§ **Work task**
Please copy the text of each item below word for word, leaving out the pictures.

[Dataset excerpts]
────────────────────
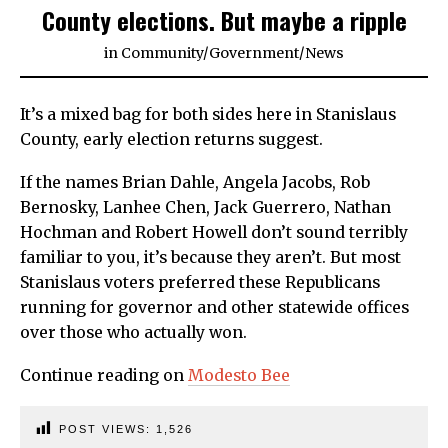
County elections. But maybe a ripple
in
Community
/
Government
/
News
It’s a mixed bag for both sides here in Stanislaus
County, early election returns suggest.
If the names Brian Dahle, Angela Jacobs, Rob
Bernosky, Lanhee Chen, Jack Guerrero, Nathan
Hochman and Robert Howell don’t sound terribly
familiar to you, it’s because they aren’t. But most
Stanislaus voters preferred these Republicans
running for governor and other statewide offices
over those who actually won.
Continue reading on
Modesto Bee
POST VIEWS:
1,526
────────────────────
§ **Task solution**
County elections. But maybe a ripple
in
Community
/
Government
/
News
It’s a mixed bag for both sides here in Stanislaus
County, early election returns suggest.
If the names Brian Dahle, Angela Jacobs, Rob
Bernosky, Lanhee Chen, Jack Guerrero, Nathan
Hochman and Robert Howell don’t sound terribly
familiar to you, it’s because they aren’t. But most
Stanislaus voters preferred these Republicans
running for governor and other statewide offices
over those who actually won.
Continue reading on
Modesto Bee
POST VIEWS:
1,526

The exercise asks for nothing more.